The first squatted informal settlements arose in Khartoum when migrants from rural areas arrived in the 1920s. In the early 1960s, migration was increasing and there were around 50,000 squatters.

In the late 1980s, the government of Sadiq al-Mahdi began to demolish squatter settlements in Khartoum. Displaced people and squatters were viewed with suspicion by the authorities following a failed insurrection led by Nuba peoples and other South Sudanese people in 1985.
 After the 1989 Sudanese coup d'état, the Revolutionary Command Council for National Salvation (a military government led by Omar al-Bashir) targeted squatters. Evictions were mandated in 1990 by Decree 941 (Approval of Some Procedures to Contain Squatter Settlement) and an amendment to the Civil Transactions Act. The evictions sometimes resulted in violent episodes, such as in October 1994, when at least eleven people were killed in protests at Khoder in Omdurman. In that case, there was no judicial order and no notice had been given. Minister of Engineering Affairs Doctor Bannaga commented "We do not specify the date because if we do [...] They'll be organized and make an organized opposition". The forcible resettlement plans were condemned by the United States and other international donors. At Kosti around 72,000 squatters were evicted and at Ad-Damazin 23,000. In 1992, the United States Agency for International Development and the United Nations Children's Fund estimated 400,000 people had been evicted and moved into camps lacking sanitation and markets. In the newly created Al Salaam camp there were over 80,000 people. The Angola informal settlement was demolished but many of its 50,000 inhabitants simply returned and rebuilt their shacks.

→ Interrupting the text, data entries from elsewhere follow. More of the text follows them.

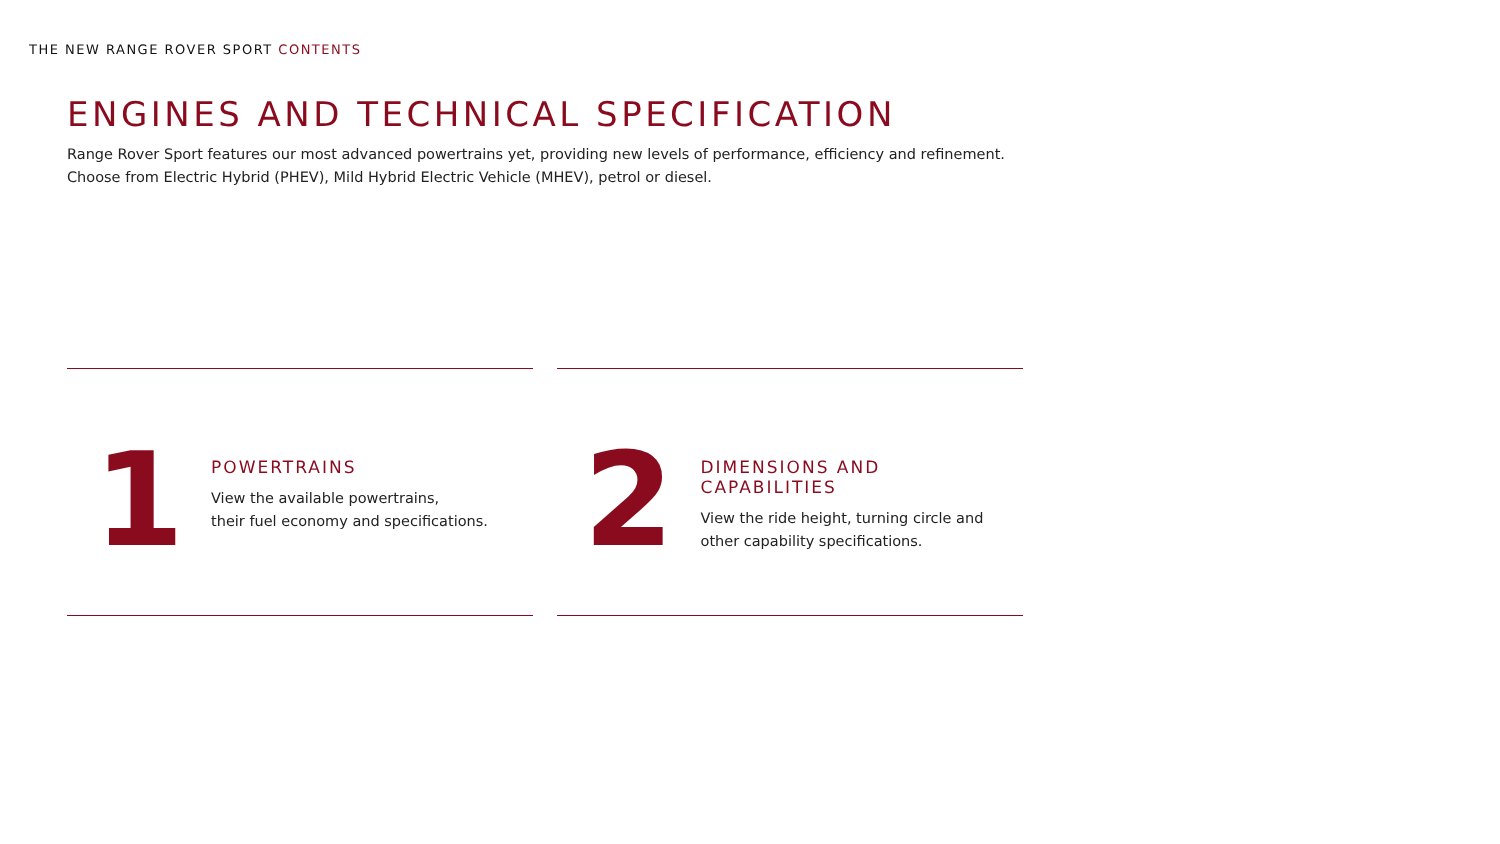THE NEW RANGE ROVER SPORT CONTENTS
ENGINES AND TECHNICAL SPECIFICATION
Range Rover Sport features our most advanced powertrains yet, providing new levels of performance, efficiency and refinement.
Choose from Electric Hybrid (PHEV), Mild Hybrid Electric Vehicle (MHEV), petrol or diesel.
1
POWERTRAINS
View the available powertrains,
their fuel economy and specifications.
2
DIMENSIONS AND CAPABILITIES
View the ride height, turning circle and
other capability specifications.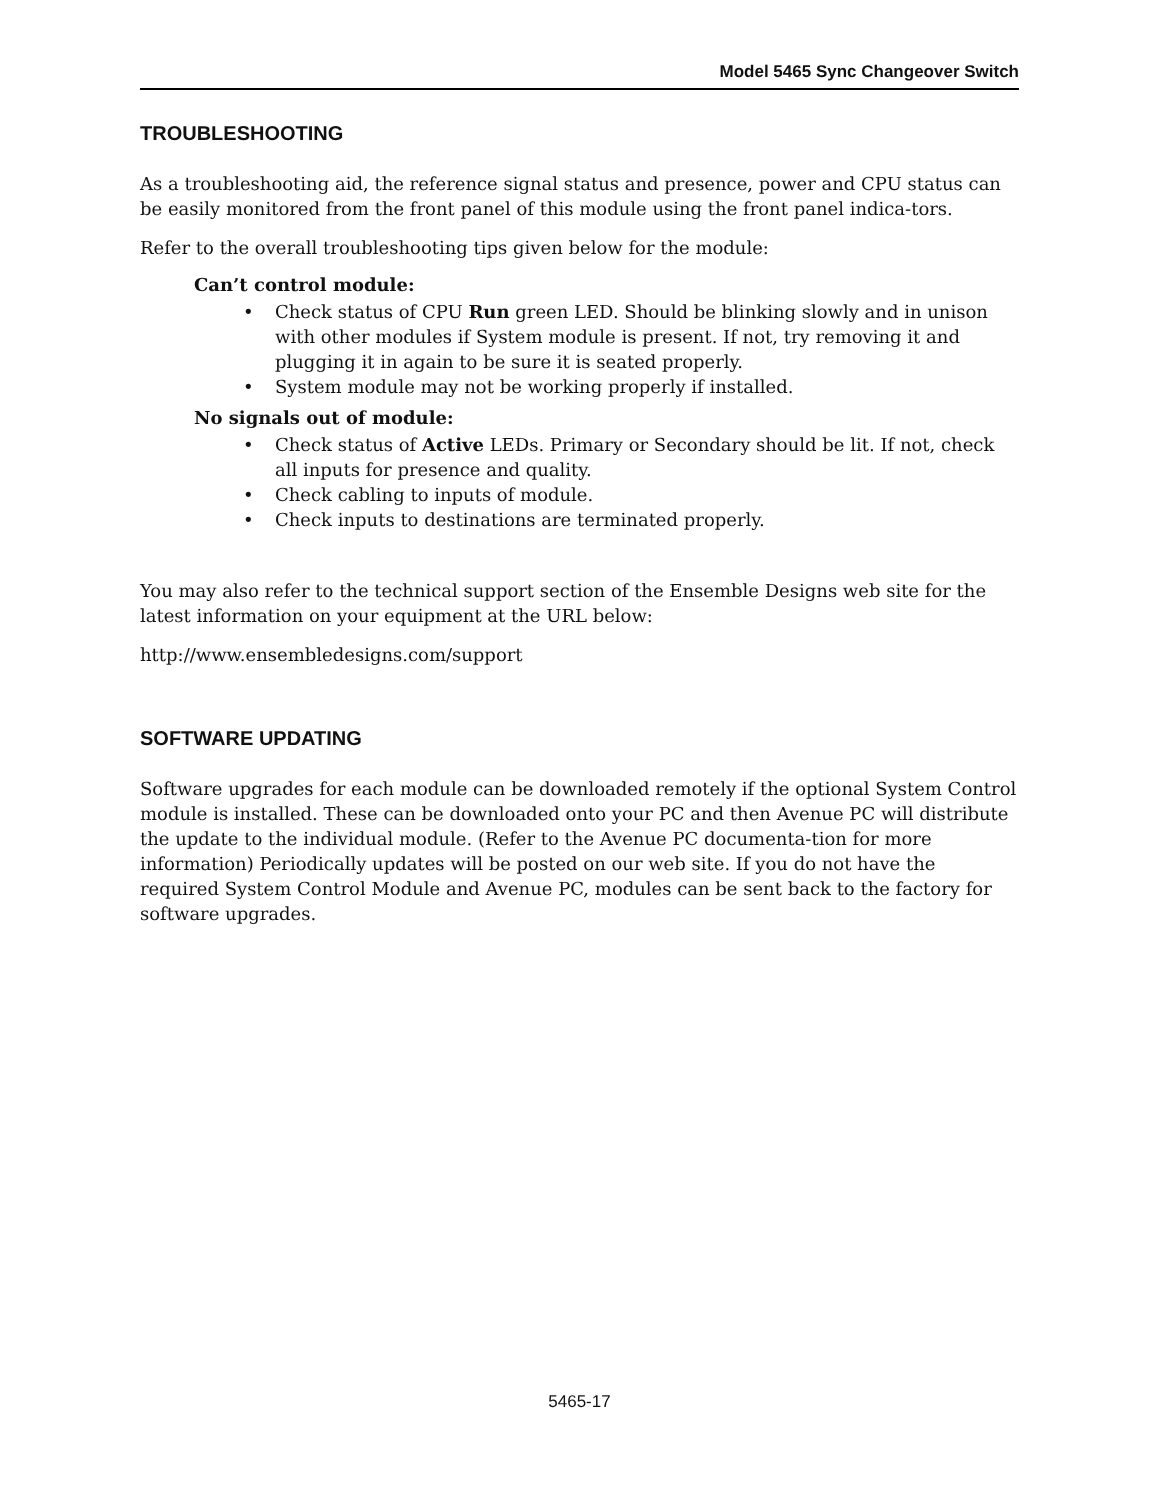Model 5465 Sync Changeover Switch
TROUBLESHOOTING
As a troubleshooting aid, the reference signal status and presence, power and CPU status can be easily monitored from the front panel of this module using the front panel indica-tors.
Refer to the overall troubleshooting tips given below for the module:
Can’t control module:
• Check status of CPU Run green LED. Should be blinking slowly and in unison with other modules if System module is present. If not, try removing it and plugging it in again to be sure it is seated properly.
• System module may not be working properly if installed.
No signals out of module:
• Check status of Active LEDs. Primary or Secondary should be lit. If not, check all inputs for presence and quality.
• Check cabling to inputs of module.
• Check inputs to destinations are terminated properly.
You may also refer to the technical support section of the Ensemble Designs web site for the latest information on your equipment at the URL below:
http://www.ensembledesigns.com/support
SOFTWARE UPDATING
Software upgrades for each module can be downloaded remotely if the optional System Control module is installed. These can be downloaded onto your PC and then Avenue PC will distribute the update to the individual module. (Refer to the Avenue PC documenta-tion for more information) Periodically updates will be posted on our web site. If you do not have the required System Control Module and Avenue PC, modules can be sent back to the factory for software upgrades.
5465-17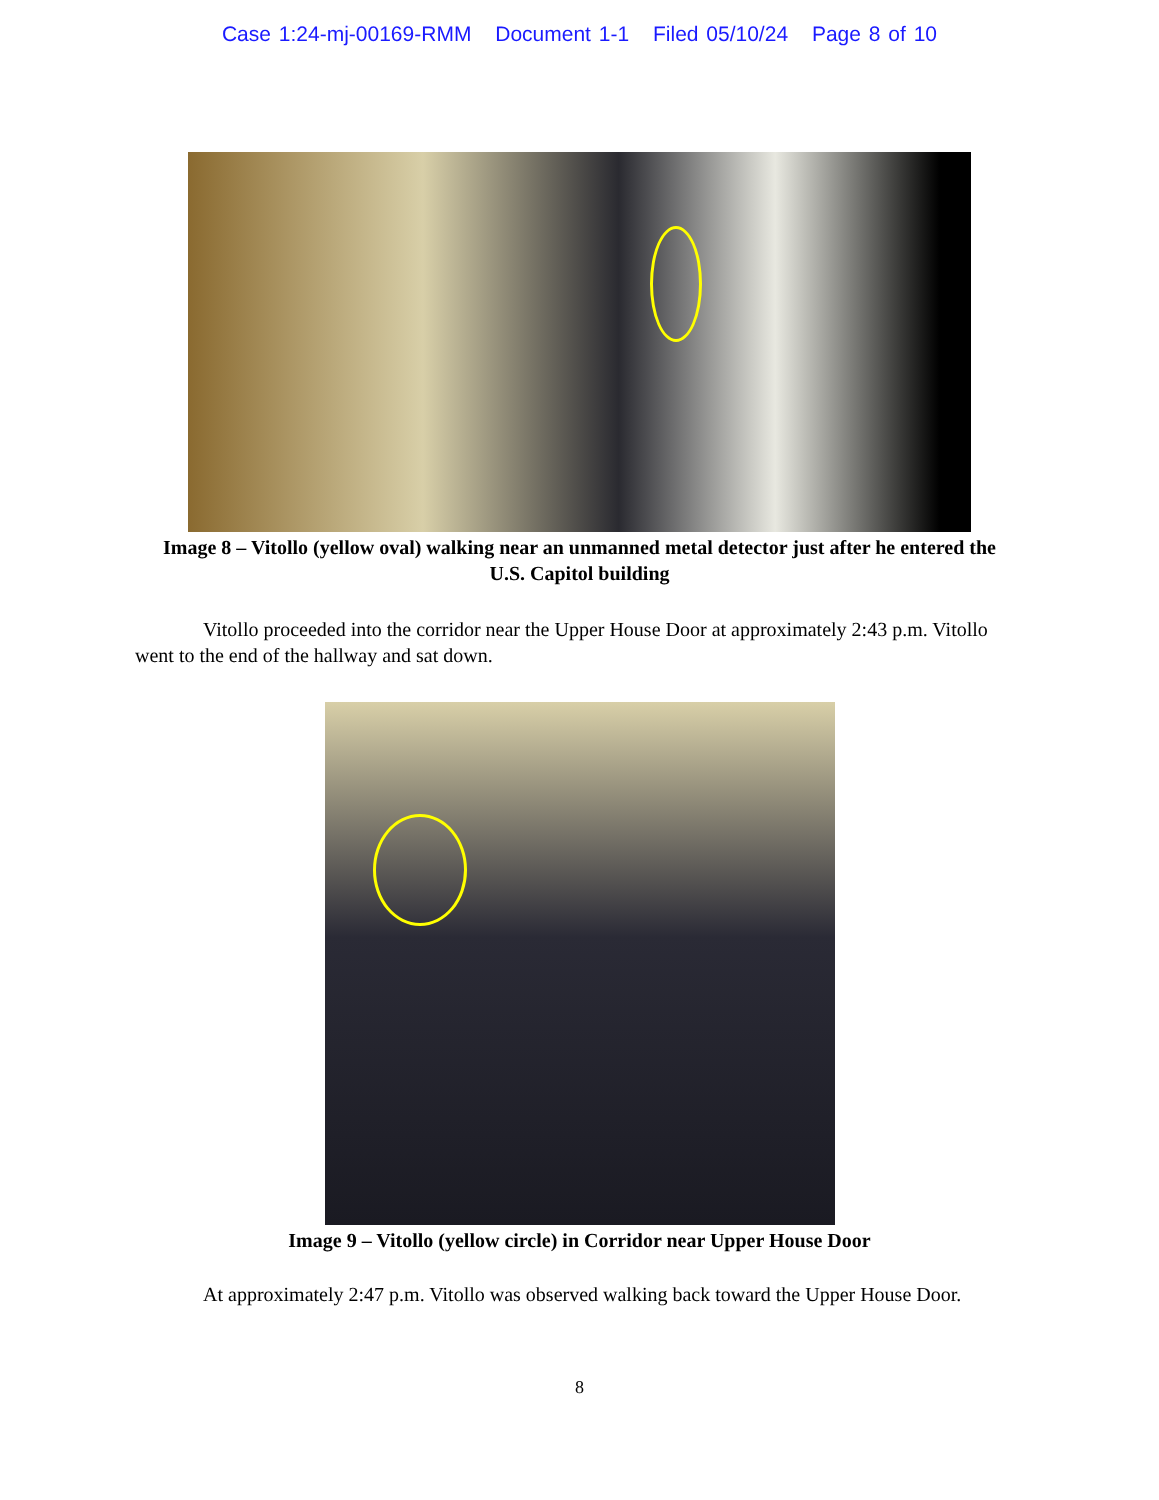Case 1:24-mj-00169-RMM Document 1-1 Filed 05/10/24 Page 8 of 10
Image 8 – Vitollo (yellow oval) walking near an unmanned metal detector just after he entered the U.S. Capitol building
Vitollo proceeded into the corridor near the Upper House Door at approximately 2:43 p.m. Vitollo went to the end of the hallway and sat down.
Image 9 – Vitollo (yellow circle) in Corridor near Upper House Door
At approximately 2:47 p.m. Vitollo was observed walking back toward the Upper House Door.
8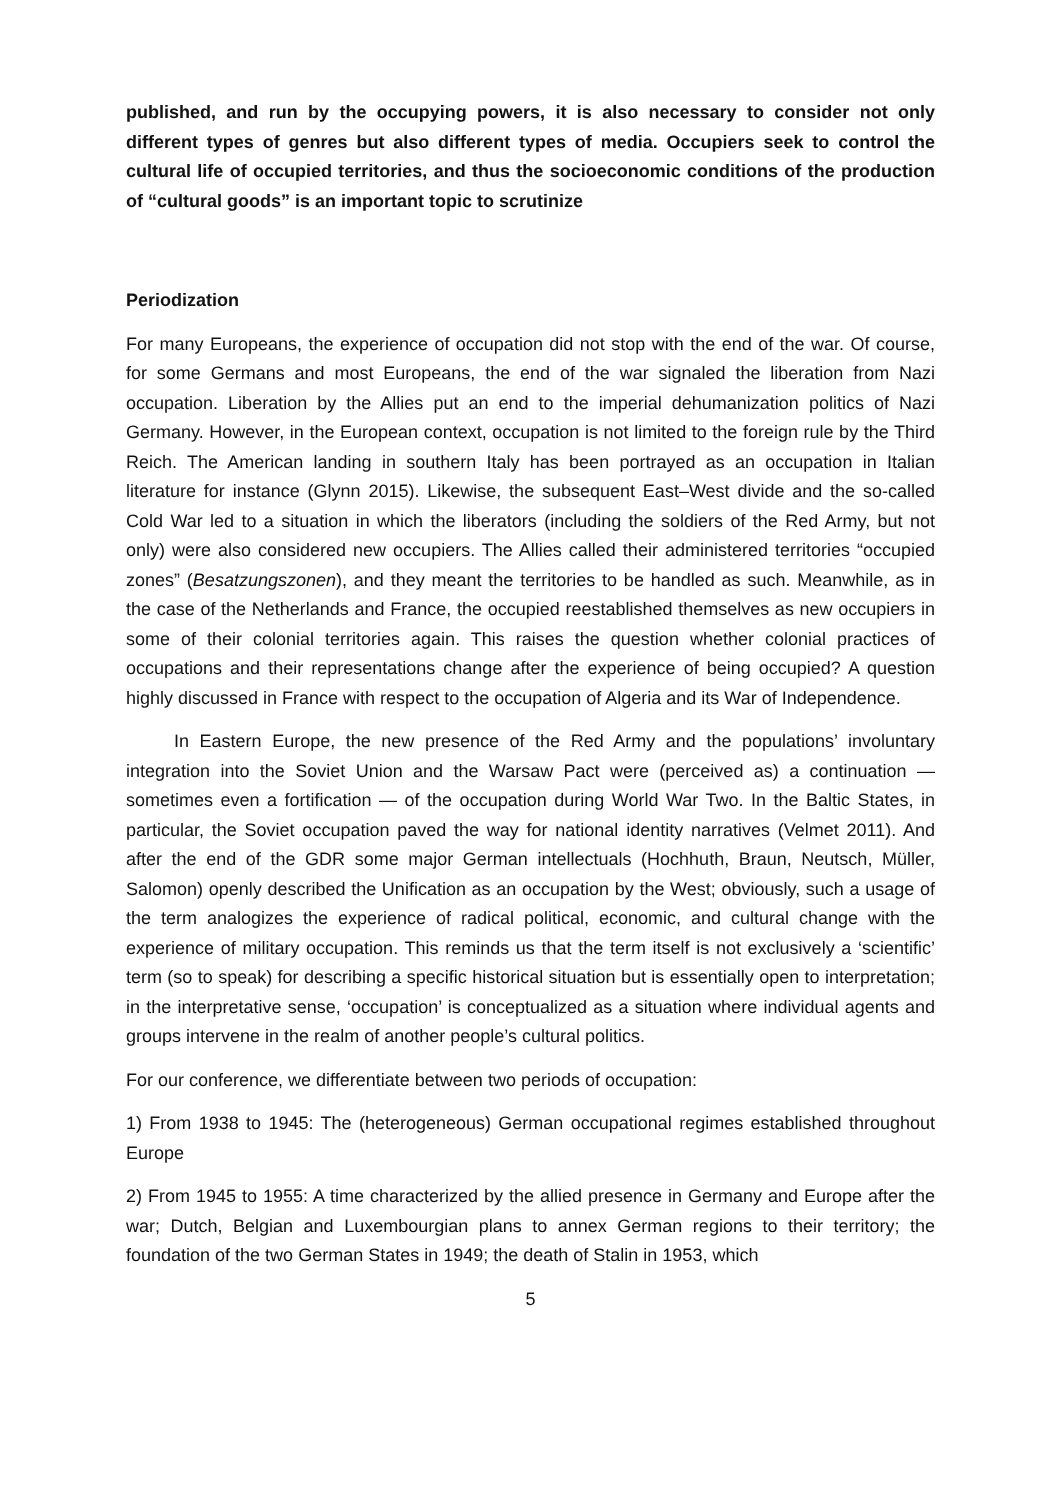published, and run by the occupying powers, it is also necessary to consider not only different types of genres but also different types of media. Occupiers seek to control the cultural life of occupied territories, and thus the socioeconomic conditions of the production of “cultural goods” is an important topic to scrutinize
Periodization
For many Europeans, the experience of occupation did not stop with the end of the war. Of course, for some Germans and most Europeans, the end of the war signaled the liberation from Nazi occupation. Liberation by the Allies put an end to the imperial dehumanization politics of Nazi Germany. However, in the European context, occupation is not limited to the foreign rule by the Third Reich. The American landing in southern Italy has been portrayed as an occupation in Italian literature for instance (Glynn 2015). Likewise, the subsequent East–West divide and the so-called Cold War led to a situation in which the liberators (including the soldiers of the Red Army, but not only) were also considered new occupiers. The Allies called their administered territories “occupied zones” (Besatzungszonen), and they meant the territories to be handled as such. Meanwhile, as in the case of the Netherlands and France, the occupied reestablished themselves as new occupiers in some of their colonial territories again. This raises the question whether colonial practices of occupations and their representations change after the experience of being occupied? A question highly discussed in France with respect to the occupation of Algeria and its War of Independence.
In Eastern Europe, the new presence of the Red Army and the populations’ involuntary integration into the Soviet Union and the Warsaw Pact were (perceived as) a continuation — sometimes even a fortification — of the occupation during World War Two. In the Baltic States, in particular, the Soviet occupation paved the way for national identity narratives (Velmet 2011). And after the end of the GDR some major German intellectuals (Hochhuth, Braun, Neutsch, Müller, Salomon) openly described the Unification as an occupation by the West; obviously, such a usage of the term analogizes the experience of radical political, economic, and cultural change with the experience of military occupation. This reminds us that the term itself is not exclusively a ‘scientific’ term (so to speak) for describing a specific historical situation but is essentially open to interpretation; in the interpretative sense, ‘occupation’ is conceptualized as a situation where individual agents and groups intervene in the realm of another people’s cultural politics.
For our conference, we differentiate between two periods of occupation:
1) From 1938 to 1945: The (heterogeneous) German occupational regimes established throughout Europe
2) From 1945 to 1955: A time characterized by the allied presence in Germany and Europe after the war; Dutch, Belgian and Luxembourgian plans to annex German regions to their territory; the foundation of the two German States in 1949; the death of Stalin in 1953, which
5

Elsewhere in the country in cities such as Nyala and Port Sudan, squatter settlements have been regularized, a process which can take years. In 1995, it was estimated that squatters formed 40 per cent of the population of Greater Khartoum, which is composed of Khartoum, North Khartoum and Omdurman. This total of 1.9 million people included 800,000 displaced by war in the south of the country and 350,000 displaced by drought in the western region. In the same year, the government announced it had demolished 90 per cent of the informal settlements and forcibly resettled people into camps. Six squatters were hanged in 2010 as punishment for their part in the deaths of thirteen police officers during an eviction five years before in Soba Aradi, Khartoum.

Government analysis suggested in 2015 that there were 200,000 squatters in Khartoum, 180,000 in Nyala, 60,000 in Kassala, 70,000 in Port Sudan and 170,000 in Wad Madani. Squatter settlements were defined as the "acquisition and construction of land, within the city boundaries for the purpose of housing in contradiction to Urban Planning and Land laws and building regulations."